Intelligence is required for Robots to handle tasks (such as object manipulation and navigation, with sub-problems such as localization, mapping, and motion planning).

These systems require that an agent is able to:
[a] Be spatially cognizant of its surroundings
[b] Learn from and build a map of its environment
[c] Figure out how to get from one point in space to another
[d] Execute that movement (which often involves compliant motion, a process where movement requires maintaining physical contact with an object)

[8] Social intelligence & Affective computing

Affective computing is the study and development of systems that can Recognize, Interpret, Process, and Simulate Human Affects. It is an interdisciplinary field spanning computer sciences, psychology, and cognitive science. A motivation for the research is the ability to simulate empathy, where the machine would be able to interpret human emotions and adapts its behavior to give an appropriate response to those emotions.

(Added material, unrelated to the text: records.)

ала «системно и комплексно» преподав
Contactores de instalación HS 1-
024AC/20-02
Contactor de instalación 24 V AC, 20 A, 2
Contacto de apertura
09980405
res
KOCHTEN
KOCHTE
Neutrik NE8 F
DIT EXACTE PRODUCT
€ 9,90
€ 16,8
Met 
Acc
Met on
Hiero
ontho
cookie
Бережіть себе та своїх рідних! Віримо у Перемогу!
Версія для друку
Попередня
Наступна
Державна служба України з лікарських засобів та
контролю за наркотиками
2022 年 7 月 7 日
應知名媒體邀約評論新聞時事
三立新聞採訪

Emotion and social skills are important to an intelligent agent for two reasons:
[a] Being able to predict the actions of others by understanding their motives and emotional states allow an agent to make better decisions. Concepts such as Game Theory, Decision Theory, necessitate that an agent be able to detect and model human emotions.
[b] In an effort to facilitate HCI (Human-Computer Interaction), an intelligent machine may want to display emotions (even if it does not experience those emotions itself) to appear more sensitive to the emotional dynamics of human interaction.

[9] Creativity & Computational creativity

A sub-field of AI addresses Creativity both
[a] Theoretically (the Philosophical Psychological perspective)
[b] Practically (the specific implementation of Systems that Generate Novel and Useful Outputs)

[10] General Intelligence - Artificial General Intelligence and AI-complete

Many researchers think that their work will eventually be incorporated into a machine with artificial general intelligence, combining all the skills mentioned above and even exceeding human ability in most or all these areas.

A few believe that anthropomorphic features like Artificial Consciousness or an Artificial Brain may be required for such a project.

Many of the problems above also require that general intelligence be solved. For example, even specific straightforward tasks, like machine translation, require that a machine read and write in both languages (NLP), follow the author's argument (reason), know what is being talked about (knowledge), and faithfully reproduce the author's original intent (social intelligence). A problem like machine translation is considered "AI-complete", but all of these problems need to be solved simultaneously in order to reach human-level machine performance.